## Texte à lire
--- --- ---
PREMIERE PARTIE. PéRENNITé DE LA PETITE EXPLOITATION RURALE

CHAPITRE 1. ESSAI D'APPROCHE STATISTIQUE

1. A l'échelle du Pays basque : les enquêtes agricoles décennales

Faute de recensement des exploitations avant 1942, la série des enquêtes décennales constitue à cette échelle la seule source pour l'histoire des exploitations au XIXe siècle. Maintes fois critiquées49, ces enquêtes présentent malheureusement de nombreuses sources d'erreurs et ne permettent que des approximations grossières.

Elles souffrent d'abord d'un inégal état de conservation. Les tableaux par commune et par canton n'ont été préservés que pour 1892. De l'enquête de 1852 ne subsistent que les résultats imprimés, publiés à l'échelle de l'arrondissement. On peut également tirer des tableaux récapitulatifs de l'enquête de 1882 conservés aux Archives nationales des données par arrondissement. La publication des résultats de l'enquête de 1862 à l'échelle du département ne permet pas en revanche d'isoler les deux arrondissements de Bayonne et de Mauléon50. Il faut souligner aussi le manque de continuité et de cohérence de ces enquêtes. D'une date à l'autre, les dénominations changent, les questionnaires se font plus complexes : en 1852, une seule rubrique permet de dénombrer les exploitations, en 1882 et 1892 elles sont au nombre de trois.
--- --- ---
## La consigne
Pouvez-vous poursuivre le texte sur les enquêtes agricoles décennales au Pays basque à partir de sa dernière phrase ?

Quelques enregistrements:
--- --- ---
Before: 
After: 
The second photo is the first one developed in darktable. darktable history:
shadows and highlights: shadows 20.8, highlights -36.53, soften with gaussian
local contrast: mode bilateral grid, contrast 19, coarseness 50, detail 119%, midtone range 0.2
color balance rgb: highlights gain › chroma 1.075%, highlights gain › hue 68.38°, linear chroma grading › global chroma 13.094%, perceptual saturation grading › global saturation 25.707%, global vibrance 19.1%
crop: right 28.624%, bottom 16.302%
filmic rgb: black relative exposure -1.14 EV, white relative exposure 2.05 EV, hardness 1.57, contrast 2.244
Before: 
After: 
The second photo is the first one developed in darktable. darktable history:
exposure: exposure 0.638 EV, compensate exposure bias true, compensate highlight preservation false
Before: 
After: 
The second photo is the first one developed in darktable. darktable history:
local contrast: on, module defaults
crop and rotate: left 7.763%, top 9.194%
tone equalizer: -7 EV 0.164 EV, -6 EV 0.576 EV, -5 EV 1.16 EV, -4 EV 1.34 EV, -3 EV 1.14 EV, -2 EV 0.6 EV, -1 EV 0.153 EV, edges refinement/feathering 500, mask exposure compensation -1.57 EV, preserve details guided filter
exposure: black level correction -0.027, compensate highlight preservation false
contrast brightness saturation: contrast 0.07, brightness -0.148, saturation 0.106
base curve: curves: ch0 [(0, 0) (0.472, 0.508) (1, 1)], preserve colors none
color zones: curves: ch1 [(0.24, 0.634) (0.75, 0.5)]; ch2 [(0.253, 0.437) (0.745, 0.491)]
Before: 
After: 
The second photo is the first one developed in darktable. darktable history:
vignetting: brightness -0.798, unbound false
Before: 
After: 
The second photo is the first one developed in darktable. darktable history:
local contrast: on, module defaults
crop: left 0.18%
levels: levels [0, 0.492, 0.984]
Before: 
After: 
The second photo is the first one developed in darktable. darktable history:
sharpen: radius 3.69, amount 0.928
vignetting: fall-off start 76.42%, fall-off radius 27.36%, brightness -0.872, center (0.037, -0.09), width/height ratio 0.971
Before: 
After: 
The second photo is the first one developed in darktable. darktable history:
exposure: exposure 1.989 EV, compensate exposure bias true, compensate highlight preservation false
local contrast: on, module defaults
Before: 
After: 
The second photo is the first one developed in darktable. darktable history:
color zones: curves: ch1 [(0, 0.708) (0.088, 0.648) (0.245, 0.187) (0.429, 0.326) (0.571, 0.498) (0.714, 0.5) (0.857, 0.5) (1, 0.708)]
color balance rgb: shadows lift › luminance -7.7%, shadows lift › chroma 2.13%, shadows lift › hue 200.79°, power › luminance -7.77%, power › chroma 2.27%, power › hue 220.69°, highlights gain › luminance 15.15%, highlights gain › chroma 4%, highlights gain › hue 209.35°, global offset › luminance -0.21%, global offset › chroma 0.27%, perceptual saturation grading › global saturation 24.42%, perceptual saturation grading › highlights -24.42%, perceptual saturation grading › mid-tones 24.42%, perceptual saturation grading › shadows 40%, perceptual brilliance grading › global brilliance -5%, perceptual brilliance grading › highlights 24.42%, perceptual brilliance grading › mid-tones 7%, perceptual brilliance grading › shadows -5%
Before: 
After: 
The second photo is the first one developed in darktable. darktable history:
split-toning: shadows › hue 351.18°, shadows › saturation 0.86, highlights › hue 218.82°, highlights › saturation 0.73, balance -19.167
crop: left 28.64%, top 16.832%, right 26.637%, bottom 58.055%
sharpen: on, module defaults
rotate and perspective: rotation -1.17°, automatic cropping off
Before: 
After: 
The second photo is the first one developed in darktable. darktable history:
--- --- ---
## Réponse à l'exercice
Le dénombrement des travailleurs agricoles, présent dès 1852, paraît le plus susceptible de fournir une base de comparaison. Mais les exploitants à statut mixte, à la fois propriétaires et journaliers, métayers ou fermiers ont souvent été comptés deux voire trois fois. Les dénombrements des exploitations par mode de faire-valoir et par taille, introduits à partir de 1882, ne sont guère plus satisfaisants : la notion d'exploitation reste vague au XIXe siècle et se dégage mal de celle de propriété. Ainsi, la confrontation des différentes rubriques de l'enquête de 1892 montre que le "nombre d'exploitations" correspond souvent au nombre de propriétés. Nombre de grandes "exploitations" de plus de 100 hectares sont en fait des communaux51. L'enquête à l'inverse a souvent négligé le micro-exploitant locataire de sa maison et de quelques parcelles.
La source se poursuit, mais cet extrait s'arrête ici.